A threshold distance is set, by measuring the distance between the sensor and the surface of the track. At the time of inspection, if the distance exceeds or is less than the threshold distance, it indicates that a crack is present on the track. When a crack as such is detected, the cart stops there. This is the first level of testing.
As a second level of testing, once the cart stops, a camera attached to the front of the cart is triggered on. This camera then takes a picture of the track where the crack is present. This picture is then sent to the Amazon S3 bucket and image processing is performed on the captured image. This is done so as to detect if it is a major or a minor crack.

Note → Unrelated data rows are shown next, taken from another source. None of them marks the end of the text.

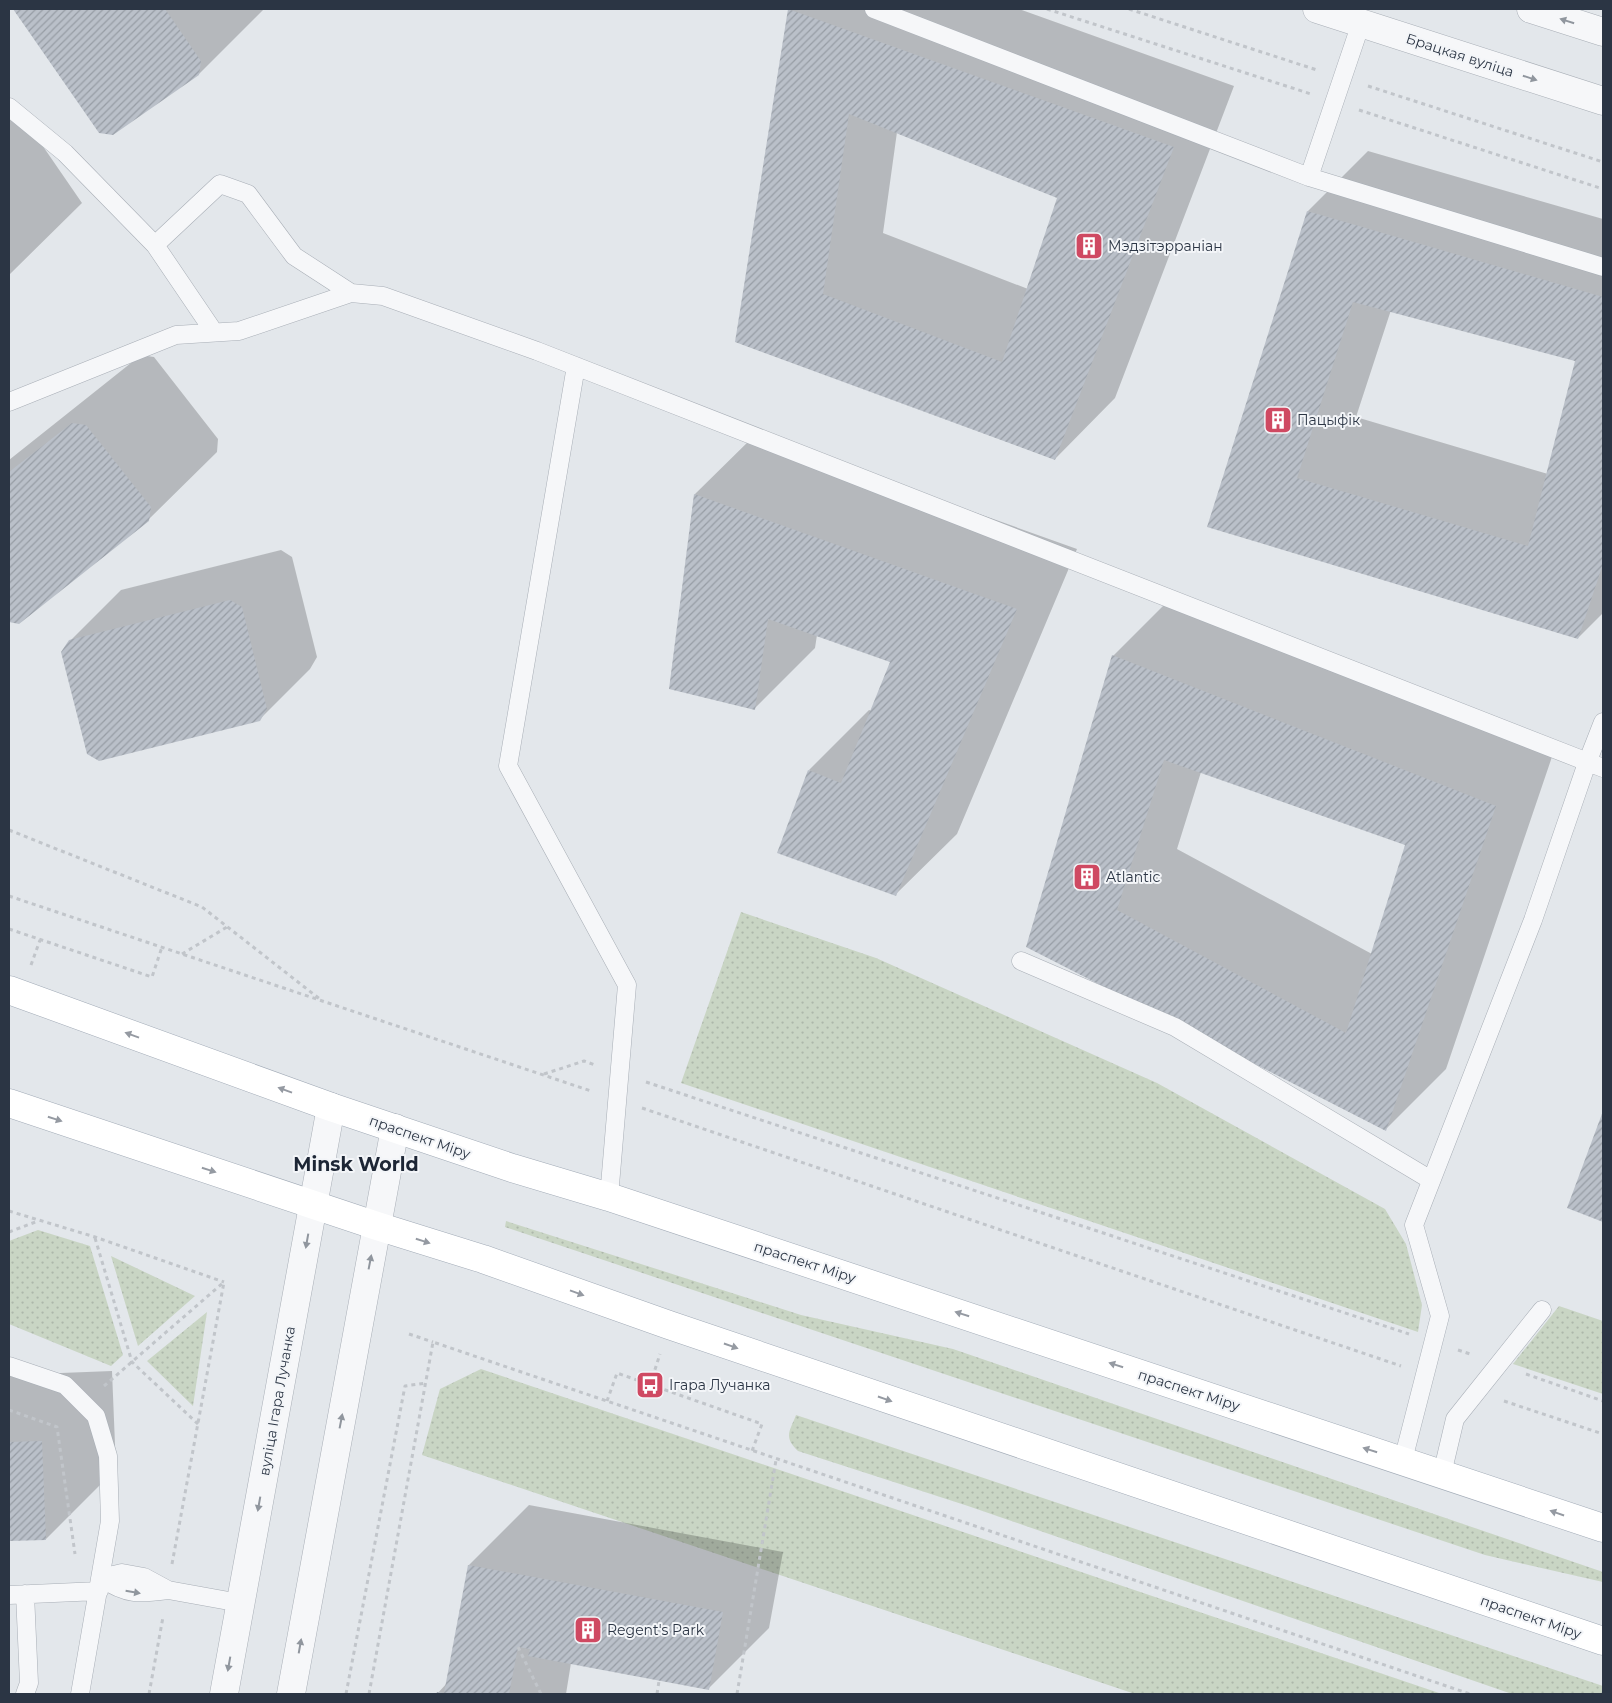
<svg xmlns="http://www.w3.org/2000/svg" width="1612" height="1703" viewBox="0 0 1612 1703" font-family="Montserrat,sans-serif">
<defs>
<pattern id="grass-dots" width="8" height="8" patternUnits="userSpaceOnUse" patternTransform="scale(1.25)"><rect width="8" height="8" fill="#c9d5c4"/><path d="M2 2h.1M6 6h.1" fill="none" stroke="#adb7aa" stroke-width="1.8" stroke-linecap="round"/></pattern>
<pattern id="building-hatch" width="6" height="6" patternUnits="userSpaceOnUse" patternTransform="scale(1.25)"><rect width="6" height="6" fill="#bac0c9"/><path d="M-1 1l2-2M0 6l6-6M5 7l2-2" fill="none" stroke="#979da5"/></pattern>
</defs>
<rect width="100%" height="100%" fill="#e3e7eb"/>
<path fill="url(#grass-dots)" d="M 741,912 L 876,958 L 1157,1083 L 1385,1209 L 1406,1244 L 1422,1305 L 1418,1332 L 681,1083 Z
M 506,1221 L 801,1315 L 953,1349 L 1603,1572 L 1603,1582 L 1485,1555 L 505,1227 Z
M 38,1230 L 90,1246 L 123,1355 L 111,1366 L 9,1324 L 9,1241 Z
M 111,1256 L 195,1296 L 138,1346 Z
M 1559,1306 L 1603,1321 L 1603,1394 L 1513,1364 Z
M 207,1312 L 193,1406 L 147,1361 Z
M 481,1369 L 1442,1694 L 1135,1694 L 422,1455 L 440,1389 Z
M 796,1415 L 1603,1686 L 1603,1694 L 1512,1694 L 968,1506 L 798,1451 C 783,1437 790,1431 796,1415 Z"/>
<path fill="#0003" fill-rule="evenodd" d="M 14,9 L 264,9 L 198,75 L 100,132 Z
M 789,9 L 1019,9 L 1234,86 L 1115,398 L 1055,459 L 737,341 ZM 897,132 L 1058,197 L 1028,289 L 883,233 Z
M 9,97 L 82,203 L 9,275 Z
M 1368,151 L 1603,219 L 1603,613 L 1578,638 L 1209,526 L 1308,211 ZM 1391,310 L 1577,360 L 1548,474 L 1356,417 Z
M 141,355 L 154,357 L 218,439 L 217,452 L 148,520 L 19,622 L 9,621 L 9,460 Z
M 756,434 L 1077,549 L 957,834 L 896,894 L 809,770 L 869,710 L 872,711 L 891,662 L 817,635 L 815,648 L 754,709 L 670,688 L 695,494 Z
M 281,550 L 292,557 L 317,657 L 310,669 L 259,720 L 70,641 L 121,590 Z
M 1174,595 L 1556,745 L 1446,1069 L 1385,1130 L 1028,947 L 1113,656 ZM 1201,772 L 1407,844 L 1372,954 L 1177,849 Z
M 1603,1114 L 1603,1220 L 1569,1208 Z
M 112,1371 L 116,1469 L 46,1539 L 9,1540 L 9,1375 Z
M 529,1505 L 783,1552 L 769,1628 L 708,1689 L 571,1663 L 566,1694 L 437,1694 L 447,1683 L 469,1565 Z"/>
<path fill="url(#building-hatch)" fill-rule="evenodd" d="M 13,9 L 165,9 L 201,61 L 199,75 L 113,135 L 99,133 Z
M 788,9 L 1174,147 L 1055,460 L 735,342 ZM 849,114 L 1057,198 L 1002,362 L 823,294 Z
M 1307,211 L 1603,297 L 1603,564 L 1578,639 L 1207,527 ZM 1353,302 L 1575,361 L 1528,546 L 1297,478 Z
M 72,423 L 86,425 L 151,507 L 149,521 L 19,624 L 9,622 L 9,472 Z
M 694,494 L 1017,609 L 896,896 L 777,853 L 808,770 L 841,783 L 890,662 L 768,619 L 755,710 L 669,689 Z
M 230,600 L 242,607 L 267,709 L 260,721 L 99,761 L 87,754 L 61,652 L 69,640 Z
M 1112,655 L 1496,806 L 1386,1131 L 1026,947 ZM 1164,760 L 1405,845 L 1346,1033 L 1117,910 Z
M 1603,1111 L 1603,1222 L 1567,1208 Z
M 42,1441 L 46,1540 L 9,1541 L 9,1442 Z
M 468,1565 L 723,1612 L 709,1690 L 528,1656 L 530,1649 L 518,1647 L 509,1694 L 436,1694 L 437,1692 L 444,1693 Z"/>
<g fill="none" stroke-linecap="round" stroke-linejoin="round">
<defs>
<path id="service" d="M 874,9 L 1309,177 L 1603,267
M 9,107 L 65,153 L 155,245 L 220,184 L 248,194 L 294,256 L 351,293 L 383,296 L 537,351 L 1603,768
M 1309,177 L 1361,23
M 155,245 L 214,332
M 576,366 L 508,766 L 627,985 L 609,1197
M 9,402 L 176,335 L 239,331 L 351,293
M 1021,961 L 1175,1027 L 1431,1180
M 9,1366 L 65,1385 L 96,1416 L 108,1456 L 110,1521 L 80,1694
M 1403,1460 L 1440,1316 L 1414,1225 L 1533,920 L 1587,763 L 1603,722
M 1442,1474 L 1455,1419 L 1542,1310
M 101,1578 L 122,1573 L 144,1577 L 168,1590 L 240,1603
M 101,1578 C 127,1595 138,1594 168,1590
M 9,1595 L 99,1591
M 25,1694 L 29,1683 L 25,1594"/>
<path id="tertiary" d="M 1317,9 L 1603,101
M 1531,9 L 1603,32
M 224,1694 L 331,1107
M 291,1694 L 395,1128"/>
<path id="primary" d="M 9,990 L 331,1107 L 512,1168 L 609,1197 L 1603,1528
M 9,1103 L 377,1226 L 483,1259 L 669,1325 L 1603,1641"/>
</defs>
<use href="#service" stroke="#a8aeb6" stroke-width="19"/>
<use href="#tertiary" stroke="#a8aeb6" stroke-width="29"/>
<use href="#primary" stroke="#a2abb7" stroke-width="29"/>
<path stroke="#c1c5ca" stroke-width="3" stroke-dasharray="4 4" stroke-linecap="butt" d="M 1047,9 L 1311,94
M 1129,9 L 1317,70
M 1368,86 L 1603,162
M 1359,110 L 1603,189
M 9,830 L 202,907 L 321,1000
M 9,896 L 591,1091
M 9,929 L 152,977 L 162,947
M 182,954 L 227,927
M 31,965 L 40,940
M 544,1074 L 584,1061 L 595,1065
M 646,1082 L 1409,1334
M 642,1108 L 1401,1366
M 9,1211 L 95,1237 L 224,1282
M 9,1232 L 38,1221
M 95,1238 L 132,1362 L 198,1424
M 409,1334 L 433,1342
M 1458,1350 L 1473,1355
M 1526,1374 L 1603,1401
M 650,1385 L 660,1354
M 104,1386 L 224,1282
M 607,1401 L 617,1373 L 762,1424 L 752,1451
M 1504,1401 L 1603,1434
M 9,1410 L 57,1427 L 75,1554
M 172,1564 L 224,1282
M 518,1647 L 541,1694
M 149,1694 L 163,1617
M 346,1694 L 405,1386 L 426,1383
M 369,1694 L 433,1342 L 1470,1694
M 657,1694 L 659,1681
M 737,1694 L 776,1460"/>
<use href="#service" stroke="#f6f7f9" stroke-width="18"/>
<use href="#tertiary" stroke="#f6f7f9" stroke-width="28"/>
<use href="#primary" stroke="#fff" stroke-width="28"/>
</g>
<defs><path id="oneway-solid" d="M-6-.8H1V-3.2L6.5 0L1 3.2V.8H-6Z" transform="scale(1.25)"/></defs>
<g fill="#90969e">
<use href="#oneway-solid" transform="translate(1567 21) rotate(-162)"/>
<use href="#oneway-solid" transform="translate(1530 78) rotate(18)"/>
<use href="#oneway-solid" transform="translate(307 1241) rotate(100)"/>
<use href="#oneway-solid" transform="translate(370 1262) rotate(-79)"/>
<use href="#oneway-solid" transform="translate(341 1421) rotate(-79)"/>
<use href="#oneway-solid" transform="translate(259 1504) rotate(100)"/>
<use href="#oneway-solid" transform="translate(133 1592) rotate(10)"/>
<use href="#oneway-solid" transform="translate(300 1646) rotate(-80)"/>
<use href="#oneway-solid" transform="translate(229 1664) rotate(100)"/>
</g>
<g fill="#959aa2">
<use href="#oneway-solid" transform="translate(132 1035) rotate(-160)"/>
<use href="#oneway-solid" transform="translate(285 1090) rotate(-160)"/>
<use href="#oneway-solid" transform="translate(55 1119) rotate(18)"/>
<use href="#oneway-solid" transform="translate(209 1170) rotate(18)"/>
<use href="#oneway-solid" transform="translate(423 1241) rotate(17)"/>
<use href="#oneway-solid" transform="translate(577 1293) rotate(20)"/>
<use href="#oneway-solid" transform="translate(962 1314) rotate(-162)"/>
<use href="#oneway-solid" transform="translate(731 1346) rotate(19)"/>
<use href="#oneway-solid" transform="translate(1116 1365) rotate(-162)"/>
<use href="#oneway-solid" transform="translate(885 1399) rotate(19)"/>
<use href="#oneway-solid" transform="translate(1370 1450) rotate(-162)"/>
<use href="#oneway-solid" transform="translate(1557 1513) rotate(-161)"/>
</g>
<defs>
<symbol id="building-square" viewBox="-11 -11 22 22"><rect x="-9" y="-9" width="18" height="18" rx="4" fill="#cf4962" stroke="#f3f5f8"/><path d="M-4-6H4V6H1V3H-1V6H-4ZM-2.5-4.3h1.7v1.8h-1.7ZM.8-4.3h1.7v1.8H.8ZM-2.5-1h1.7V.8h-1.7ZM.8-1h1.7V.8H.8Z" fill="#fff"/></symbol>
<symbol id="bus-square" viewBox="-11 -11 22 22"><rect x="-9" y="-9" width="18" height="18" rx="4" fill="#cf4962" stroke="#f3f5f8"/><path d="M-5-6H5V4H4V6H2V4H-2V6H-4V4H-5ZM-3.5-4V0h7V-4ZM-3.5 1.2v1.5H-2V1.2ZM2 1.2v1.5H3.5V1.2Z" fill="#fff"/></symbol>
</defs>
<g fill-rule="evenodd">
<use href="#building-square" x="1073" y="230" width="32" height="32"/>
<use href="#building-square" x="1262" y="404" width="32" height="32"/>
<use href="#building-square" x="1071" y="861" width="32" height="32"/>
<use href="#bus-square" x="634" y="1369" width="32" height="32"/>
<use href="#building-square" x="572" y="1614" width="32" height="32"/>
</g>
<g text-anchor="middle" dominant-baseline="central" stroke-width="4" stroke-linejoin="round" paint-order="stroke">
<g font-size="14" fill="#2b3544" stroke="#f3f5f8">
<text transform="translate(1460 55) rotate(18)">Брацкая вуліца</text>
<text transform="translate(420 1137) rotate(19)">праспект Міру</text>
<text transform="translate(805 1262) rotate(18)">праспект Міру</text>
<text transform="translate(1189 1390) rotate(18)">праспект Міру</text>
<text transform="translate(277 1401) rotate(-80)">вуліца Ігара Лучанка</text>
<text transform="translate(1531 1617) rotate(19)">праспект Міру</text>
</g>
<g font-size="14" fill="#2b3544" stroke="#f3f5f8" text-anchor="start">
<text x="1108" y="246">Мэдзітэрраніан</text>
<text x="1297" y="420">Пацыфік</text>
<text x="1106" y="877">Atlantic</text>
<text x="669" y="1385">Ігара Лучанка</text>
<text x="607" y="1630">Regent's Park</text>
</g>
<g font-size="19" font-weight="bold" fill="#1d2635" stroke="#f3f5f8">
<text x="356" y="1164">Minsk World</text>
</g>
</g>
<rect width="1612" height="1703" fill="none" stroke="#2b3544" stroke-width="20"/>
</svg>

In case of a major crack, the cart will store the GPS location and return to the previous checkpoint. In case of a minor crack, the cart will continue with its inspection. In either case, the GPS location and the details of the crack and the status are stored in Amazon EC2 and are sent immediately to the concerned authorities to be rectified as soon as possible.
Figure 3.2 Flow diagram of the automated system.
Cart development and sensor:
For the development of the cart, 12V DC motors can be used. Motor controller L298N is used to control the movement of the cart. Ultrasonic sensor HC-SR04 sends high-frequency sound waves and calculates the distance of the reflected wave. This sensor detects the minute defects with high accuracy. This is a non-destructive testing method.
Raspberry Pi 3:
RPi is a low-cost, small credit-card-sized computer. RPi3 is faster than Arduino.
Cloud server and Image processing:
Host server is AWS EC2. Date, time, message status, ID, sensor value, latitude and longitude are stored in the EC2 database. A picture of the defect is taken and stored in AWS S3 bucket. Gaussian Mixture Model can be used for image processing which comes under supervised learning.